◆ Exercise text:
# Phrag. Laurie-Lei Quintal



## KateL (Jun 24, 2020)

I almost threw this one out. The first three times it bloomed without a pouch. The next two times it bloomed with the petals barely opened. While I am hoping the shape might continue to improve, I remain fascinated by the intense, velvety, red. This blossom is almost done, as you may notice. I will try to remember to post the next one.


----------



## cpmaniac (Jun 24, 2020)

Love the intense color - I wouldn't give up on it!


----------



## Marco (Jun 24, 2020)

Great color - I'm glad you kept it.


----------



## MaxC (Jun 24, 2020)

Skip the trash, toss into nearest volcano. That red is hotter than lava.

How big is the plant now?


----------



## KateL (Jun 24, 2020)

MaxC said:


> Skip the trash, toss into nearest volcano. That red is hotter than lava.
> 
> How big is the plant now?

◆ Your tasks:
(A) Duplicate part of the orchid thread word for word, starting with "I almost threw" and going on through "give up on it!".
(B) Rewrite the paragraph in the orchid thread that begins "I almost threw this one out" as a short bulleted list that keeps its main facts.
Nothing in the listing after this text is needed.

◆ Data block:
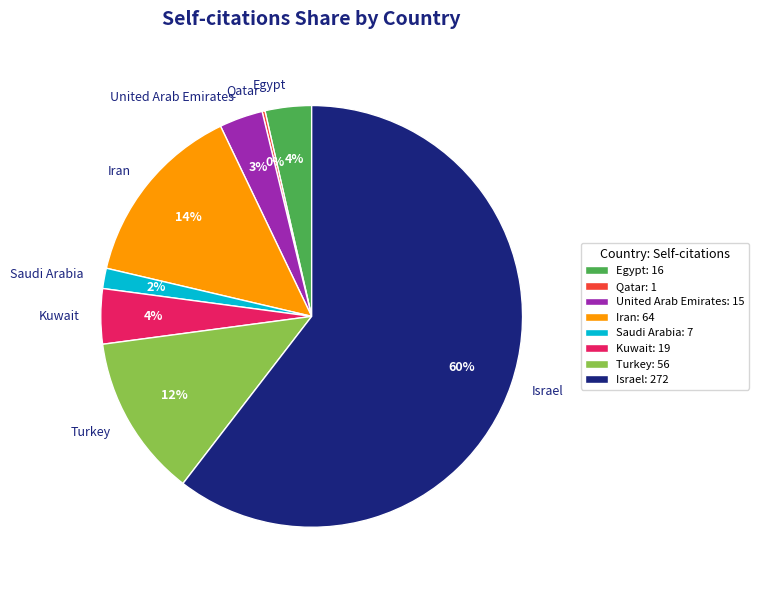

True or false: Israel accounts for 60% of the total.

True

◆ Task-by-task solutions:
(A)
I almost threw this one out. The first three times it bloomed without a pouch. The next two times it bloomed with the petals barely opened. While I am hoping the shape might continue to improve, I remain fascinated by the intense, velvety, red. This blossom is almost done, as you may notice. I will try to remember to post the next one.


----------



## cpmaniac (Jun 24, 2020)

Love the intense color - I wouldn't give up on it!

(B)
- The plant was nearly thrown out.
- Its first three blooms had no pouch.
- Its next two blooms had petals that barely opened.
- The hope is that the shape keeps improving, but the intense, velvety red is still fascinating.
- The current blossom is almost done.
- The next bloom may be posted.